= Work order =
Update the lines below by replacing "Configuring" with "Setting up" wherever it occurs, and leave everything else unchanged. Omit the pictures from your answer.

━━━━━━━━━━

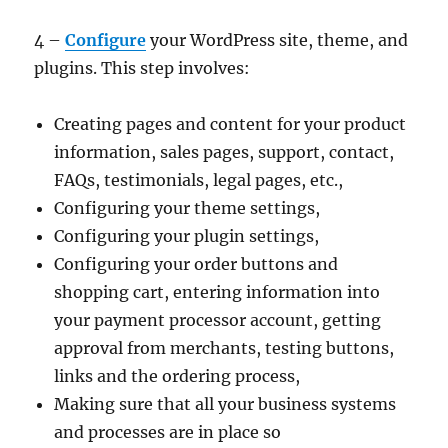
4 –
Configure
your WordPress site, theme, and
plugins. This step involves:
Creating pages and content for your product
information, sales pages, support, contact,
FAQs, testimonials, legal pages, etc.,
Configuring your theme settings,
Configuring your plugin settings,
Configuring your order buttons and
shopping cart, entering information into
your payment processor account, getting
approval from merchants, testing buttons,
links and the ordering process,
Making sure that all your business systems
and processes are in place so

━━━━━━━━━━

= Solution to this exercise =
4 –
Configure
your WordPress site, theme, and
plugins. This step involves:
Creating pages and content for your product
information, sales pages, support, contact,
FAQs, testimonials, legal pages, etc.,
Setting up your theme settings,
Setting up your plugin settings,
Setting up your order buttons and
shopping cart, entering information into
your payment processor account, getting
approval from merchants, testing buttons,
links and the ordering process,
Making sure that all your business systems
and processes are in place so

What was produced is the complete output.